ABOUT THIS TASK:
Rewrite the lines below, substituting "Chevrolet" for every occurrence of "Buick" and keeping everything else unchanged; leave the pictures out of your answer.

INFORMATION SUPPLIED:

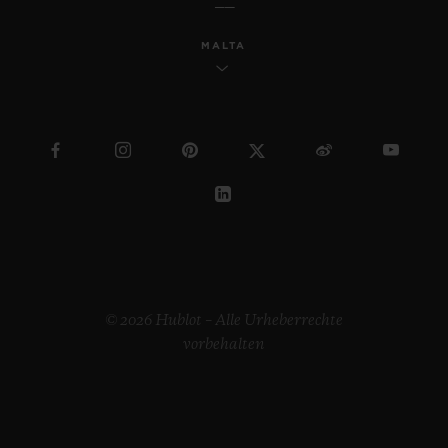
MALTA
© 2026 Hublot – Alle Urheberrechte
vorbehalten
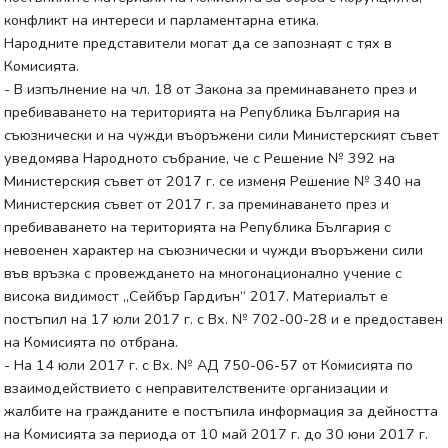
конфликт на интереси и парламентарна етика.
Народните представители могат да се запознаят с тях в
Комисията.
- В изпълнение на чл. 18 от Закона за преминаването през и
пребиваването на територията на Република България на
съюзнически и на чужди въоръжени сили Министерският съвет
уведомява Народното събрание, че с Решение № 392 на
Министерския съвет от 2017 г. се изменя Решение № 340 на
Министерския съвет от 2017 г. за преминаването през и
пребиваването на територията на Република България с
невоенен характер на съюзнически и чужди въоръжени сили
във връзка с провеждането на многонационално учение с
висока видимост „Сейбър Гардиън“ 2017. Материалът е
постъпил на 17 юли 2017 г. с Вх. № 702-00-28 и е предоставен
на Комисията по отбрана.
- На 14 юли 2017 г. с Вх. № АД 750-06-57 от Комисията по
взаимодействието с неправителствените организации и
жалбите на гражданите е постъпила информация за дейността
на Комисията за периода от 10 май 2017 г. до 30 юни 2017 г.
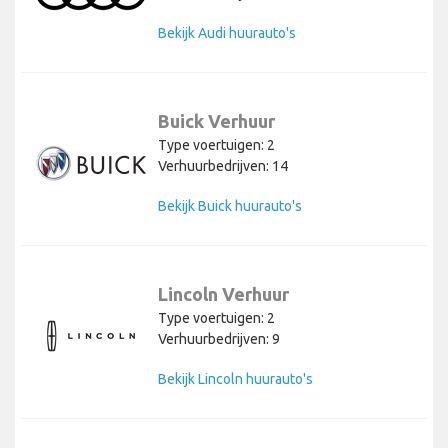
Bekijk Audi huurauto's
Buick Verhuur
Type voertuigen: 2
Verhuurbedrijven: 14
Bekijk Buick huurauto's
Lincoln Verhuur
Type voertuigen: 2
Verhuurbedrijven: 9
Bekijk Lincoln huurauto's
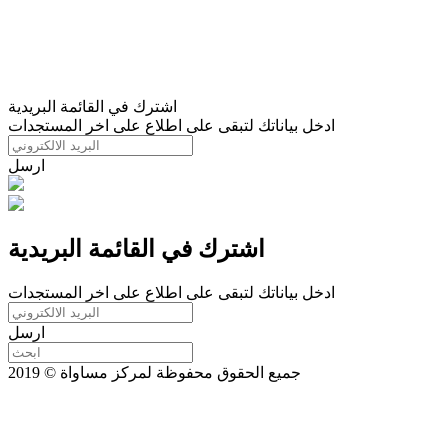
اشترك في القائمة البريدية
ادخل بياناتك لتبقى على اطلاع على اخر المستجدات
ارسل
اشترك في القائمة البريدية
ادخل بياناتك لتبقى على اطلاع على اخر المستجدات
ارسل
جميع الحقوق محفوظة لمركز مساواة © 2019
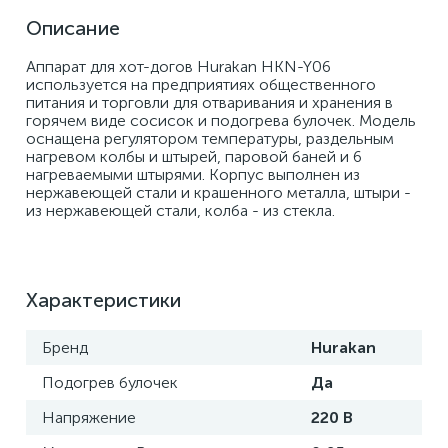
Описание
Аппарат для хот-догов Hurakan HKN-Y06 
используется на предприятиях общественного 
питания и торговли для отваривания и хранения в 
горячем виде сосисок и подогрева булочек. Модель 
оснащена регулятором температуры, раздельным 
нагревом колбы и штырей, паровой баней и 6 
нагреваемыми штырями. Корпус выполнен из 
нержавеющей стали и крашенного металла, штыри - 
из нержавеющей стали, колба - из стекла.
Характеристики
Бренд
Hurakan
Подогрев булочек
Да
Напряжение
220 В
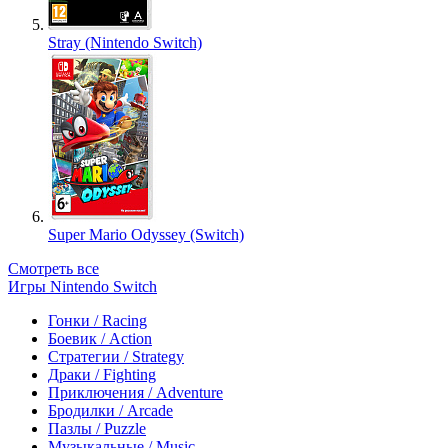
Stray (Nintendo Switch)
Super Mario Odyssey (Switch)
Смотреть все
Игры Nintendo Switch
Гонки / Racing
Боевик / Action
Стратегии / Strategy
Драки / Fighting
Приключения / Adventure
Бродилки / Arcade
Пазлы / Puzzle
Музыкальные / Music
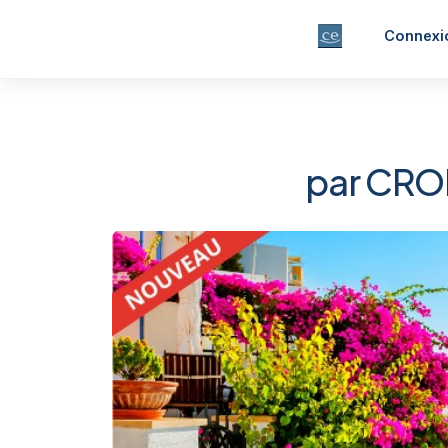
Connexi
par CROIS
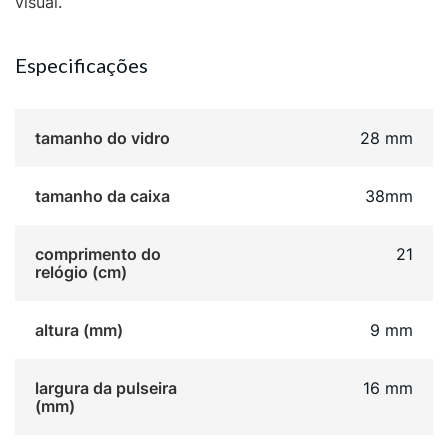
visual.
Especificações
tamanho do vidro
28 mm
tamanho da caixa
38mm
comprimento do
21
relógio (cm)
altura (mm)
9 mm
largura da pulseira
16 mm
(mm)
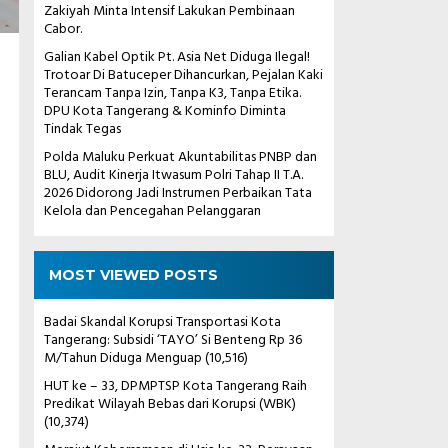
Zakiyah Minta Intensif Lakukan Pembinaan
Cabor.
Galian Kabel Optik Pt. Asia Net Diduga Ilegal!
Trotoar Di Batuceper Dihancurkan, Pejalan Kaki
Terancam Tanpa Izin, Tanpa K3, Tanpa Etika.
DPU Kota Tangerang & Kominfo Diminta
Tindak Tegas
Polda Maluku Perkuat Akuntabilitas PNBP dan
BLU, Audit Kinerja Itwasum Polri Tahap II T.A.
2026 Didorong Jadi Instrumen Perbaikan Tata
Kelola dan Pencegahan Pelanggaran
MOST VIEWED POSTS
Badai Skandal Korupsi Transportasi Kota
Tangerang: Subsidi ‘TAYO’ Si Benteng Rp 36
M/Tahun Diduga Menguap
(10,516)
HUT ke – 33, DPMPTSP Kota Tangerang Raih
Predikat Wilayah Bebas dari Korupsi (WBK)
(10,374)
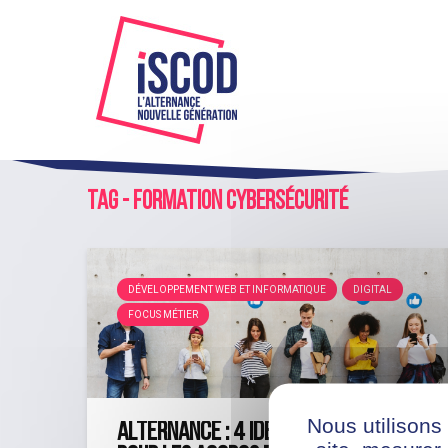
Tag - formation cybersécurité
DÉVELOPPEMENT WEB ET INFORMATIQUE
DIGITAL
FOCUS MÉTIER
Nous utilisons
Alternance : 4 idées de métiers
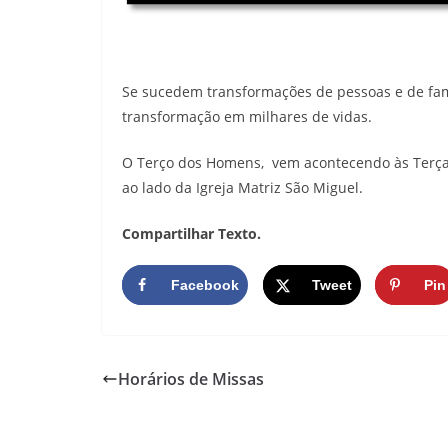
Se sucedem transformações de pessoas e de famí
transformação em milhares de vidas.
O Terço dos Homens, vem acontecendo às Terças-
ao lado da Igreja Matriz São Miguel.
Compartilhar Texto.
Facebook
Tweet
Pin
Horários de Missas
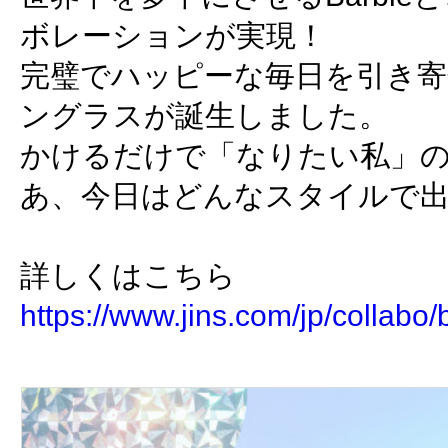
ボレーションが実現！
完璧でハッピーな毎日を引き寄せるB
ングラスが誕生しました。
かけるだけで「なりたい私」
あ、今日はどんなスタイルで
詳しくはこちら
https://www.jins.com/jp/collabo/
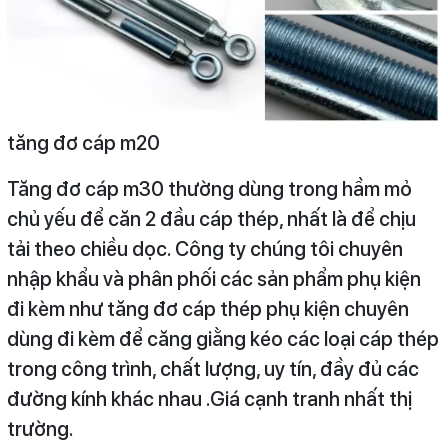
tăng đơ cáp m20
Tăng đơ cáp m30 thường dùng trong hầm mỏ
chủ yếu để căn 2 đầu cáp thép, nhất là để chịu
tải theo chiều dọc. Công ty chúng tôi chuyên
nhập khẩu và phân phối các sản phẩm phụ kiện
đi kèm như tăng đơ cáp thép phụ kiện chuyên
dùng đi kèm để căng giằng kéo các loại cáp thép
trong công trình, chất lượng, uy tín, đầy đủ các
đường kính khác nhau .Giá cạnh tranh nhất thị
trường.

ANSWER TO THIS PROBLEM:
MALTA
© 2026 Hublot – Alle Urheberrechte
vorbehalten
конфликт на интереси и парламентарна етика.
Народните представители могат да се запознаят с тях в
Комисията.
- В изпълнение на чл. 18 от Закона за преминаването през и
пребиваването на територията на Република България на
съюзнически и на чужди въоръжени сили Министерският съвет
уведомява Народното събрание, че с Решение № 392 на
Министерския съвет от 2017 г. се изменя Решение № 340 на
Министерския съвет от 2017 г. за преминаването през и
пребиваването на територията на Република България с
невоенен характер на съюзнически и чужди въоръжени сили
във връзка с провеждането на многонационално учение с
висока видимост „Сейбър Гардиън“ 2017. Материалът е
постъпил на 17 юли 2017 г. с Вх. № 702-00-28 и е предоставен
на Комисията по отбрана.
- На 14 юли 2017 г. с Вх. № АД 750-06-57 от Комисията по
взаимодействието с неправителствените организации и
жалбите на гражданите е постъпила информация за дейността
на Комисията за периода от 10 май 2017 г. до 30 юни 2017 г.
Bekijk Audi huurauto's
Chevrolet Verhuur
Type voertuigen: 2
Verhuurbedrijven: 14
Bekijk Chevrolet huurauto's
Lincoln Verhuur
Type voertuigen: 2
Verhuurbedrijven: 9
Bekijk Lincoln huurauto's
اشترك في القائمة البريدية
ادخل بياناتك لتبقى على اطلاع على اخر المستجدات
ارسل
اشترك في القائمة البريدية
ادخل بياناتك لتبقى على اطلاع على اخر المستجدات
ارسل
جميع الحقوق محفوظة لمركز مساواة © 2019
Описание
Аппарат для хот-догов Hurakan HKN-Y06 
используется на предприятиях общественного 
питания и торговли для отваривания и хранения в 
горячем виде сосисок и подогрева булочек. Модель 
оснащена регулятором температуры, раздельным 
нагревом колбы и штырей, паровой баней и 6 
нагреваемыми штырями. Корпус выполнен из 
нержавеющей стали и крашенного металла, штыри - 
из нержавеющей стали, колба - из стекла.
Характеристики
Бренд
Hurakan
Подогрев булочек
Да
Напряжение
220 В
Stray (Nintendo Switch)
Super Mario Odyssey (Switch)
Смотреть все
Игры Nintendo Switch
Гонки / Racing
Боевик / Action
Стратегии / Strategy
Драки / Fighting
Приключения / Adventure
Бродилки / Arcade
Пазлы / Puzzle
Музыкальные / Music
Connexi
par CROIS
visual.
Especificações
tamanho do vidro
28 mm
tamanho da caixa
38mm
comprimento do
21
relógio (cm)
altura (mm)
9 mm
largura da pulseira
16 mm
(mm)
Zakiyah Minta Intensif Lakukan Pembinaan
Cabor.
Galian Kabel Optik Pt. Asia Net Diduga Ilegal!
Trotoar Di Batuceper Dihancurkan, Pejalan Kaki
Terancam Tanpa Izin, Tanpa K3, Tanpa Etika.
DPU Kota Tangerang & Kominfo Diminta
Tindak Tegas
Polda Maluku Perkuat Akuntabilitas PNBP dan
BLU, Audit Kinerja Itwasum Polri Tahap II T.A.
2026 Didorong Jadi Instrumen Perbaikan Tata
Kelola dan Pencegahan Pelanggaran
MOST VIEWED POSTS
Badai Skandal Korupsi Transportasi Kota
Tangerang: Subsidi ‘TAYO’ Si Benteng Rp 36
M/Tahun Diduga Menguap
(10,516)
HUT ke – 33, DPMPTSP Kota Tangerang Raih
Predikat Wilayah Bebas dari Korupsi (WBK)
(10,374)
Tag - formation cybersécurité
DÉVELOPPEMENT WEB ET INFORMATIQUE
DIGITAL
FOCUS MÉTIER
Nous utilisons
Alternance : 4 idées de métiers
Se sucedem transformações de pessoas e de famí
transformação em milhares de vidas.
O Terço dos Homens, vem acontecendo às Terças-
ao lado da Igreja Matriz São Miguel.
Compartilhar Texto.
Facebook
Tweet
Pin
Horários de Missas
ボレーションが実現！
完璧でハッピーな毎日を引き寄せるB
ングラスが誕生しました。
かけるだけで「なりたい私」
あ、今日はどんなスタイルで
詳しくはこちら
https://www.jins.com/jp/collabo/
tăng đơ cáp m20
Tăng đơ cáp m30 thường dùng trong hầm mỏ
chủ yếu để căn 2 đầu cáp thép, nhất là để chịu
tải theo chiều dọc. Công ty chúng tôi chuyên
nhập khẩu và phân phối các sản phẩm phụ kiện
đi kèm như tăng đơ cáp thép phụ kiện chuyên
dùng đi kèm để căng giằng kéo các loại cáp thép
trong công trình, chất lượng, uy tín, đầy đủ các
đường kính khác nhau .Giá cạnh tranh nhất thị
trường.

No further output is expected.